Objections to Finley Letter, filed by appellant, at 6. Appellant raised this issue in his initial pro se PCRA petition. Accordingly, PCRA counsel’s Finley letter and the PCRA court’s opinion addressed this issue.
¶ 19 Since the underlying claims of ineffective assistance of trial counsel are without merit, appellant failed to satisfy the first part of the test for ineffective assistance of trial counsel. Because appellant cannot show that trial counsel was ineffective, he is unable to show that appellate or PCRA counsel were ineffective for failing to raise trial counsel’s ineffectiveness. Therefore, we affirm the order of the trial court dismissing appellant’s PCRA petition.
¶ 20 Order AFFIRMED.
¶ 21 Dissenting Statement by P.J.E. MeEWEN.
. This claim does not appear in appellant's original PCRA petition. Such claims are generally waived. Pa.R.A.P. 302(a). Appellant's claim, however, is written in such a way that the layered argument also includes a claim of ineffectiveness of PCRA counsel. Accordingly, we will review the merits of his claim.
. We note that appellate counsel, on direct appeal, raised one issue regarding trial counsel ineffectiveness. "Was trial counsel ineffective for failing to object to the jury charge of murder in the first degree?” Gonzalez, unpublished memorandum, at 2 (quoting appellant’s brief from his direct appeal, at 4).
. This inference is tenuous at best.
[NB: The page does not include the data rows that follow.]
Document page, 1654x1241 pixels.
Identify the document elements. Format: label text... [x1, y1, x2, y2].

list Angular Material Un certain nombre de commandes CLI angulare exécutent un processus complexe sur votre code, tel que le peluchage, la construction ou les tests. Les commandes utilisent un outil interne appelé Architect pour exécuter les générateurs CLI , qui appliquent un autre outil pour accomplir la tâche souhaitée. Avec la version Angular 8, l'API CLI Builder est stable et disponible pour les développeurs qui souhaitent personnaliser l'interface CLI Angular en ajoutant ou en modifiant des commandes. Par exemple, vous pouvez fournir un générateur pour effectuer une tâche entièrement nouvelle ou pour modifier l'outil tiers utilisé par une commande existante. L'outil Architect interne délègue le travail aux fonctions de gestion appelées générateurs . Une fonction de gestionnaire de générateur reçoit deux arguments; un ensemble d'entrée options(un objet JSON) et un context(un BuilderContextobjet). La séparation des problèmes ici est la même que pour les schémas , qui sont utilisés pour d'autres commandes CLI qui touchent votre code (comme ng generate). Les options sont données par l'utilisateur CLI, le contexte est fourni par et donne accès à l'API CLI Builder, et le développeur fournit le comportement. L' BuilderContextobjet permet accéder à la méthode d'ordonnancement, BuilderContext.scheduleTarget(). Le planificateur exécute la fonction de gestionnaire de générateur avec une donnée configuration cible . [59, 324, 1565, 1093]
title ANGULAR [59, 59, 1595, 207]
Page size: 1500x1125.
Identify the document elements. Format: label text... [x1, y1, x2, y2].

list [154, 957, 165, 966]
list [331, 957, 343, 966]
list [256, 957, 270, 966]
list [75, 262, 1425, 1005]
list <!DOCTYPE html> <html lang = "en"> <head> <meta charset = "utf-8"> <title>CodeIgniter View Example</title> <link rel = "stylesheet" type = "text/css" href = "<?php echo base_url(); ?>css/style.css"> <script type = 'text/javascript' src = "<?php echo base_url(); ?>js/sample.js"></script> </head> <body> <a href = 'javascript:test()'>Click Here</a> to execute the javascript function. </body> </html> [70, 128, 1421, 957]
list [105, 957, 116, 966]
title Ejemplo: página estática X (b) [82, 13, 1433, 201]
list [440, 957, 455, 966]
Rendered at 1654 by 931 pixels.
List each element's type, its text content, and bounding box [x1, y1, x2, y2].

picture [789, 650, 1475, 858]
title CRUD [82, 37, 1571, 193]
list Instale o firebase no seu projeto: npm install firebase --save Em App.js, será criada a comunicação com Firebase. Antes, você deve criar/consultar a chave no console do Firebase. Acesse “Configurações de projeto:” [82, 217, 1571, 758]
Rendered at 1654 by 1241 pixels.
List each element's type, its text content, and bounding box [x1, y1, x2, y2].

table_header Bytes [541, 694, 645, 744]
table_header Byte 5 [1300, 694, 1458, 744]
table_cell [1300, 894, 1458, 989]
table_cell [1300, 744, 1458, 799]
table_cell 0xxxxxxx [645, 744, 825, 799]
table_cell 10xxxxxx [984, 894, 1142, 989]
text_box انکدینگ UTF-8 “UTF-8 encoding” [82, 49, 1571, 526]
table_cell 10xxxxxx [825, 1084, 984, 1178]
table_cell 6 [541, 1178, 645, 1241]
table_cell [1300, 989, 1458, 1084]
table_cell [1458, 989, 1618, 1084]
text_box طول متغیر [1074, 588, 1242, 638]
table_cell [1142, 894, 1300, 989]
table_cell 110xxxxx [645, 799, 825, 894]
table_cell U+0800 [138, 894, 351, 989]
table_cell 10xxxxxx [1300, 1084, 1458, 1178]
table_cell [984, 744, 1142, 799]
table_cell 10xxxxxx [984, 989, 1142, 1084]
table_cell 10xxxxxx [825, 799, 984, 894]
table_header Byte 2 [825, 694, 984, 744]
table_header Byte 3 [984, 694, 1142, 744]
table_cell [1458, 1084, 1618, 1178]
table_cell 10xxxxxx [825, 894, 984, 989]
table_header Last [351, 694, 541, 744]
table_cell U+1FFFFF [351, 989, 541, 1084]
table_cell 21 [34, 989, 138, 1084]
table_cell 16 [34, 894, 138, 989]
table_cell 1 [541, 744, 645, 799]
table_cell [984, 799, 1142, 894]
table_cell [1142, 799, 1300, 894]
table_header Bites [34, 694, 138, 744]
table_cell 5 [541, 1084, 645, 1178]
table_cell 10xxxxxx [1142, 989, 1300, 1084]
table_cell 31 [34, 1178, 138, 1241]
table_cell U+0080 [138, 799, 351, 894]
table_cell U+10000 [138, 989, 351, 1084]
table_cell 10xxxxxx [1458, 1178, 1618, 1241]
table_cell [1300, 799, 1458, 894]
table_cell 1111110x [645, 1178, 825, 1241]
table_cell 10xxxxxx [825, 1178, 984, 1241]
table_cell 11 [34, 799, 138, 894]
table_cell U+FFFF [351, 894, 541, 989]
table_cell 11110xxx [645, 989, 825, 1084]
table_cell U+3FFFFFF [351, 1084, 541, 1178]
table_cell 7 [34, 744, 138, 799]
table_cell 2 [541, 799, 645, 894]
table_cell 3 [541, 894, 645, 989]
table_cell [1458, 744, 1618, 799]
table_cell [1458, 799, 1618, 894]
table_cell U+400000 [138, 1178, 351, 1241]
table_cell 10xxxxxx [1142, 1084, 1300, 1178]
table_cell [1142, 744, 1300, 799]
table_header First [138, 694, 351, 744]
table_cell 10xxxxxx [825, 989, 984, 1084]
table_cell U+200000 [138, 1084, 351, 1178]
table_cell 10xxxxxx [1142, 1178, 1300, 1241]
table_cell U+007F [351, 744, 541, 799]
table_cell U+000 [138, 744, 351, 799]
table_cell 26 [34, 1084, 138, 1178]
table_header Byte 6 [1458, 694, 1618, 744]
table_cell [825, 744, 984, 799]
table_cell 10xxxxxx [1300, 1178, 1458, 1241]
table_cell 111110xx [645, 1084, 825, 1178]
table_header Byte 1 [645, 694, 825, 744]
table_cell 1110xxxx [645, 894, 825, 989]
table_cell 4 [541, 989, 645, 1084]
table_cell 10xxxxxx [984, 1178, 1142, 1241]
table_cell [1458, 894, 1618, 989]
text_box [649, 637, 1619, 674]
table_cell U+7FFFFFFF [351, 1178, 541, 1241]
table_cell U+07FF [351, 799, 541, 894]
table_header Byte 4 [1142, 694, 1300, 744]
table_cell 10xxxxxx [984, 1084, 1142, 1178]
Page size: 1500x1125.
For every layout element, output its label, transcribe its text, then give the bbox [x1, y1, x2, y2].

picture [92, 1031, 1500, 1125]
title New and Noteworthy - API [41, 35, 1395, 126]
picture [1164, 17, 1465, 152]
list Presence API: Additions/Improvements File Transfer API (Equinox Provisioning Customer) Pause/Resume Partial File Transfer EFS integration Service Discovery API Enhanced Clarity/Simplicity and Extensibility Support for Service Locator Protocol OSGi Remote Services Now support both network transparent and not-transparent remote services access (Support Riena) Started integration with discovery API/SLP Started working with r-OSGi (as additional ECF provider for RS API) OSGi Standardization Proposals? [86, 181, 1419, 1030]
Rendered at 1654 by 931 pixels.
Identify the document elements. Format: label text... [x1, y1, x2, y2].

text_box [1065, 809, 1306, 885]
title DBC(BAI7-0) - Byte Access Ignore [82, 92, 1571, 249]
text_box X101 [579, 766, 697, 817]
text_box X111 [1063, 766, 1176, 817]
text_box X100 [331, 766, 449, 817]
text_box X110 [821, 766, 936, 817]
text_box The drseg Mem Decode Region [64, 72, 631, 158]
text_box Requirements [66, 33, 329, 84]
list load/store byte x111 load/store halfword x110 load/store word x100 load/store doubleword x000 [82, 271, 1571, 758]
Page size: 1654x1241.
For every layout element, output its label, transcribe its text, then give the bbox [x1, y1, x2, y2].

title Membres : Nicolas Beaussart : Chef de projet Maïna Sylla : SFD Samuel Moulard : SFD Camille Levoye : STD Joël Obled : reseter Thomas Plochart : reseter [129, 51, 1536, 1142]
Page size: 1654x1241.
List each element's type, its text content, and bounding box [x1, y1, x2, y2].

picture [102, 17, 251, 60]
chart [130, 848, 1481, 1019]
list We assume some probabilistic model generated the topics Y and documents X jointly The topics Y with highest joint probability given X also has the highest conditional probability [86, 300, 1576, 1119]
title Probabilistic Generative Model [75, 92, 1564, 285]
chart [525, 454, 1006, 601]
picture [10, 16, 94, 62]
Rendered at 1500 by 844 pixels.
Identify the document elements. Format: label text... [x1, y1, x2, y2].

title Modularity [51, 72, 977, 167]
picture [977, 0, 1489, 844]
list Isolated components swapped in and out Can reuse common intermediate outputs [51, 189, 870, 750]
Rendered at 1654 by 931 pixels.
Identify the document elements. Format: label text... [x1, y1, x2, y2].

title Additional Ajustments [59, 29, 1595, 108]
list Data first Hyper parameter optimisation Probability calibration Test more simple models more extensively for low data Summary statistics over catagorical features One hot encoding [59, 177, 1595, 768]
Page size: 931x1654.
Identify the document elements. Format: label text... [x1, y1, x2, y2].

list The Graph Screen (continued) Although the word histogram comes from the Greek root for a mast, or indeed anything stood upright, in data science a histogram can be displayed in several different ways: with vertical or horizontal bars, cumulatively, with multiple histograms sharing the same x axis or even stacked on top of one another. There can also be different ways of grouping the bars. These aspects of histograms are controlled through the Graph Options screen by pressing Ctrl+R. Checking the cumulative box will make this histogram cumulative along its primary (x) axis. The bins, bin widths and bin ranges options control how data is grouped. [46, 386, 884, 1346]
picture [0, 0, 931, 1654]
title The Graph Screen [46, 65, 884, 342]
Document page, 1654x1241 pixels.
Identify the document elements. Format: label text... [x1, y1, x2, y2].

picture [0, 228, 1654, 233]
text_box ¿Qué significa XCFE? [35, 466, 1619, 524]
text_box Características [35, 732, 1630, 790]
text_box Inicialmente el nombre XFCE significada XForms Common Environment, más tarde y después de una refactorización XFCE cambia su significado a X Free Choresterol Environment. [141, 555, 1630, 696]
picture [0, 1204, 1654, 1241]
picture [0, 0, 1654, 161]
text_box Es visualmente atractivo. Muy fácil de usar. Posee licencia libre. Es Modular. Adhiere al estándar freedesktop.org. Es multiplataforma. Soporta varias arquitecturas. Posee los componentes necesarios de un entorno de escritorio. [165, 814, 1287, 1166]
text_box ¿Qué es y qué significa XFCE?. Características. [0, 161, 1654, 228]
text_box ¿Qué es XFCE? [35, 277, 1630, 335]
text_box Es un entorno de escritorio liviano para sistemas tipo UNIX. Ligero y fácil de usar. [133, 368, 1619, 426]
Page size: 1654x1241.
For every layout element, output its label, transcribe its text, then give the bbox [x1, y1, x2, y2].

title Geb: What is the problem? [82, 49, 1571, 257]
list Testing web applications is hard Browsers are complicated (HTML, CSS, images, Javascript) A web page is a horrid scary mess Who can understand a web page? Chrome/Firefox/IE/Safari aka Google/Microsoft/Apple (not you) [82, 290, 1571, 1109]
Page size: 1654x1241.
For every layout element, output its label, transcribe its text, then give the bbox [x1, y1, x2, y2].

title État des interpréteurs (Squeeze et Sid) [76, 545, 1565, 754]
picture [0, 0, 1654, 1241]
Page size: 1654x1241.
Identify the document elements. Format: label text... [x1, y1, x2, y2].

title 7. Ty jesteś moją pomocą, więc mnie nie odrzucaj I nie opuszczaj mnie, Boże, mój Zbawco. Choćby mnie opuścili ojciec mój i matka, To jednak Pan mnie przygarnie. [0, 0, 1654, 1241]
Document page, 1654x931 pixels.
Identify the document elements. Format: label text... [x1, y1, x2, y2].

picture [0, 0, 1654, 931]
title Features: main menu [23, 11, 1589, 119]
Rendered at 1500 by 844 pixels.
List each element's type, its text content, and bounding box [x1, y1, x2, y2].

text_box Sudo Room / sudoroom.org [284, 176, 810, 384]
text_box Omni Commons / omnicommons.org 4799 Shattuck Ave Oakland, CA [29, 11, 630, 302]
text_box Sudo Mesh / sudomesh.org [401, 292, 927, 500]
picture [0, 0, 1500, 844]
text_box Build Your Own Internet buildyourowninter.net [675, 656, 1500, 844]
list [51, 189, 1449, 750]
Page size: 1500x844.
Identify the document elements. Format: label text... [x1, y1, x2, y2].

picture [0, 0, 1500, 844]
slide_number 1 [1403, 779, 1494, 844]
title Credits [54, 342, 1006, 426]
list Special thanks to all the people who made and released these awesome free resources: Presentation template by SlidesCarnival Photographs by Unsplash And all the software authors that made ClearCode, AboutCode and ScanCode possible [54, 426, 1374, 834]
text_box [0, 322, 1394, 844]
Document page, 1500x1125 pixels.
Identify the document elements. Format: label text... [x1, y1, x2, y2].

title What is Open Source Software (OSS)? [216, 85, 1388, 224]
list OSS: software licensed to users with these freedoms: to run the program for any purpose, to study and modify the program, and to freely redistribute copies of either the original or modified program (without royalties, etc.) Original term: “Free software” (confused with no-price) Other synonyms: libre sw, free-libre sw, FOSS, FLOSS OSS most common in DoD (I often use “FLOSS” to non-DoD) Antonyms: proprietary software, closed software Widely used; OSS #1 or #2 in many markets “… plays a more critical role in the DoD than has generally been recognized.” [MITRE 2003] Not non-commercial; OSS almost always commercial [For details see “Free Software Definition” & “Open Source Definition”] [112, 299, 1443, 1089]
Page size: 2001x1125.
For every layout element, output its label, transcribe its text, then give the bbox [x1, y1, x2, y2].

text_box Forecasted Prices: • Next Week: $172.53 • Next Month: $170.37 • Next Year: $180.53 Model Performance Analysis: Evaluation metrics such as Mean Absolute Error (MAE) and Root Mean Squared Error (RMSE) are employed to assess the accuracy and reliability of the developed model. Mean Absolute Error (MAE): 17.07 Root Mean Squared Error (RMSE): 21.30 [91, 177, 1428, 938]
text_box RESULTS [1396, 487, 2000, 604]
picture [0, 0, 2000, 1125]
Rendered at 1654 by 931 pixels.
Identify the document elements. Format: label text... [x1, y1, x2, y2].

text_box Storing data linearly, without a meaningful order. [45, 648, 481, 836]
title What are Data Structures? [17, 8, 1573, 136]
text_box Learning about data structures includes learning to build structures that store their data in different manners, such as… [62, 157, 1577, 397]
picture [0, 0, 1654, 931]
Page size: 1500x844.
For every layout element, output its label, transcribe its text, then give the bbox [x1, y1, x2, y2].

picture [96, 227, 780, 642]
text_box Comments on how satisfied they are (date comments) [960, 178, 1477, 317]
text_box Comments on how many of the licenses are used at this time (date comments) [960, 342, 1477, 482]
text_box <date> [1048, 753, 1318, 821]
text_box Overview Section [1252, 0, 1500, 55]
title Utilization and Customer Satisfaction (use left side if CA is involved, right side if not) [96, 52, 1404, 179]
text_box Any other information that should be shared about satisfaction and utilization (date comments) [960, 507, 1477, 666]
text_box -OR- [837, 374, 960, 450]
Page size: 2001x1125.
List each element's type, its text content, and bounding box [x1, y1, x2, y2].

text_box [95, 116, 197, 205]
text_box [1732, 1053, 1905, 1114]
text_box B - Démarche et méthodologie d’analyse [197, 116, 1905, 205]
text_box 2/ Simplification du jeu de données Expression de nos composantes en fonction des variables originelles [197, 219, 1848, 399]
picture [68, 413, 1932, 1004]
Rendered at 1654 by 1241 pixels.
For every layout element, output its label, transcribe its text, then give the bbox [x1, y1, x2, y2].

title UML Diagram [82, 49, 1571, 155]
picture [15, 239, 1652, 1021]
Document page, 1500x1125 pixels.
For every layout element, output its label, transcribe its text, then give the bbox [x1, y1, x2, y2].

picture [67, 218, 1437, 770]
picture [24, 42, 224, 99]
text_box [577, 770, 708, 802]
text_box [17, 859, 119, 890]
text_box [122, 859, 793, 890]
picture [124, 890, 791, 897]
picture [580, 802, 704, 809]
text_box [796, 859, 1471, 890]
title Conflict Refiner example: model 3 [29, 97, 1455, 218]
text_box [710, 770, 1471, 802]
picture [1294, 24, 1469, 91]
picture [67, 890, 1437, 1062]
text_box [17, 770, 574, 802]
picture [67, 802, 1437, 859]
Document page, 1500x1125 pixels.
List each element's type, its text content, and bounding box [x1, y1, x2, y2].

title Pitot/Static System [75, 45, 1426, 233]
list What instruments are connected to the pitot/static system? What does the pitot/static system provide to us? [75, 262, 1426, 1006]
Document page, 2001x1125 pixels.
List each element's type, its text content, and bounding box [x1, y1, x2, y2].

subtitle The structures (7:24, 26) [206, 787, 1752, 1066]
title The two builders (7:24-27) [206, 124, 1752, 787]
Appellant does not cite to the Pennsylvania Rules of Evidence or even use the words "prior bad acts” in his brief. His argument is couched in terms of relevancy: that the evidence is irrelevant because it served no purpose. This argument clearly fails. Appellant's argument, however, does imply that the evidence is inadmissible because it permitted the jury to infer "prior contact with homicide investigators unrelated to the trial.” Appellant's brief, at 15. This phrase challenges whether the evidence was properly admitted against the backdrop of prior bad acts. We therefore
. The certified record does not contain this motion. Appellant, however, includes a copy of the motion in his reproduced record. Considering the totality of the circumstances, we will proceed to review this issue on its merits.